Third, Keynesian models totally ignore the negative effects of the stream of costly new regulations that pour out of the Obama bureaucracy. Who can guess the size of the cost increases required by these programs? ObamaCare is not the only source of this uncertainty, though it makes a large contribution. We also have an excessively eager group of environmental regulators, protectors of labor unions, and financial regulators. Their decisions raise future costs and increase uncertainty. How can a corporate staff hope to estimate future return on new investment when tax rates and costs are unknowable? Holding cash and waiting for less uncertainty is the principal response. Thus, the recession drags on.
Fourth, U.S. fiscal and monetary policies are mainly directed at getting a near-term result. The estimated cost of new jobs in President Obama's latest jobs bill is at least $200,000 per job, based on administration estimates of the number of jobs and their cost. How can that appeal to the taxpayers who will pay those costs? Once the subsidies end, the jobs disappear—but the bonds that financed them remain and must be serviced. These medium and long-term effects are ignored in Keynesian models. Perhaps that's why estimates of the additional spending generated by Keynesian stimulus—the "multiplier effect"—have failed to live up to expectations.
The Federal Reserve, too, has long been overly concerned about the next quarter, never more than in the current downturn. Fears of a double-dip recession, fanned by Wall Street, have led to continued easing and seemingly endless near-zero interest rates. Here, too, uncertainty abounds. When will the Fed tell us how and when it is going to sell more than $1 trillion of mortgage-related securities? Will Fannie Mae, for example, have to buy them to hold down mortgage interest rates?

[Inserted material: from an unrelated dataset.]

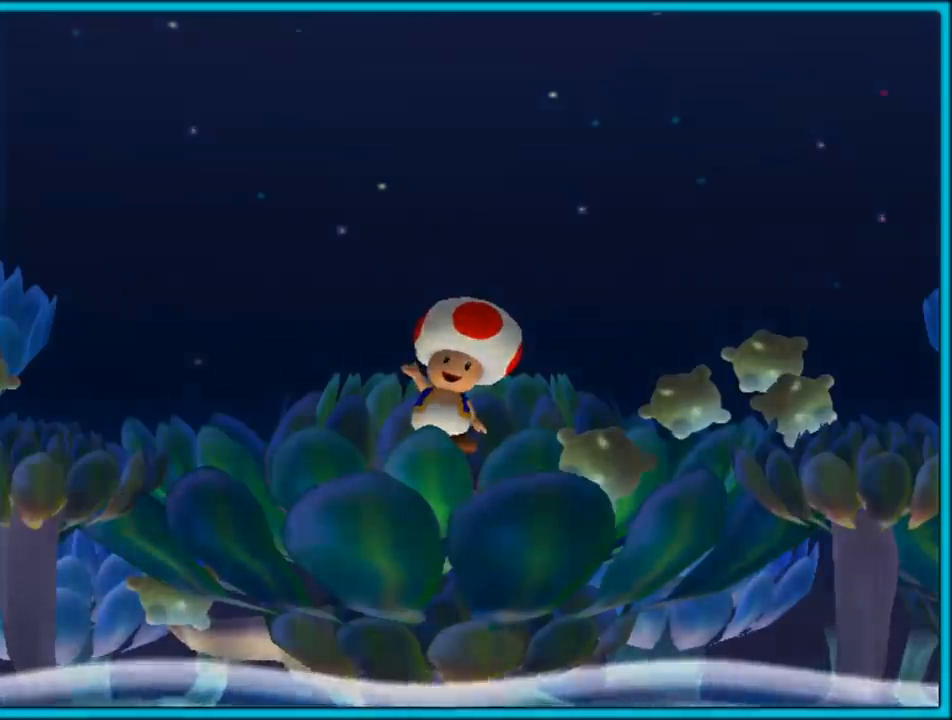
Gameplay with a controller (Nintendo layout); each line is a JSON object with the inputs held at the frame after it. "events" lists button and stick changes between this image and that frame as [ms after this image, input, new state], when the widget could be followed in between. Not read: L3 R3.
{"buttons": [], "left_stick": "up-left", "right_stick": "center", "events": [[300, "left_stick", "up-left"]]}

By now even the Fed should understand that we do not have a liquidity shortage. It has done more than enough by adding excess reserves beyond any reasonable amount. Instead of more short-term tinkering, it's time for a coherent program to start gradually reducing excess reserves.
Clearly, a more effective economic policy would aim at restoring the long-term growth rate by reducing uncertainty and restoring investor and consumer confidence. Here are four proposals to help get us there:
First, Congress and the administration should agree on a 10-year program of government spending cuts to reduce the deficit. The Ryan and Simpson-Bowles budget proposals are a constructive start. (Note to Republican presidential candidates: Permanent tax reduction can only be achieved by reducing government spending.)
Second, reduce corporate tax rates and expense capital investment by closing loopholes.
Third, announce a five-year moratorium on new regulations.
Fourth, adopt an enforceable 0%-2% inflation target to allay fears of future high inflation.
Now that the Keynesian euphoria has again faded, perhaps this administration—or more likely the next—will recognize the reasons for the failure and stop asking for more of the same.
Mr. Meltzer, a professor of public policy at the Tepper School, Carnegie Mellon University and a visiting scholar at Stanford University's Hoover Institution, is the author most recently of "Why Capitalism?" forthcoming from Oxford University Press.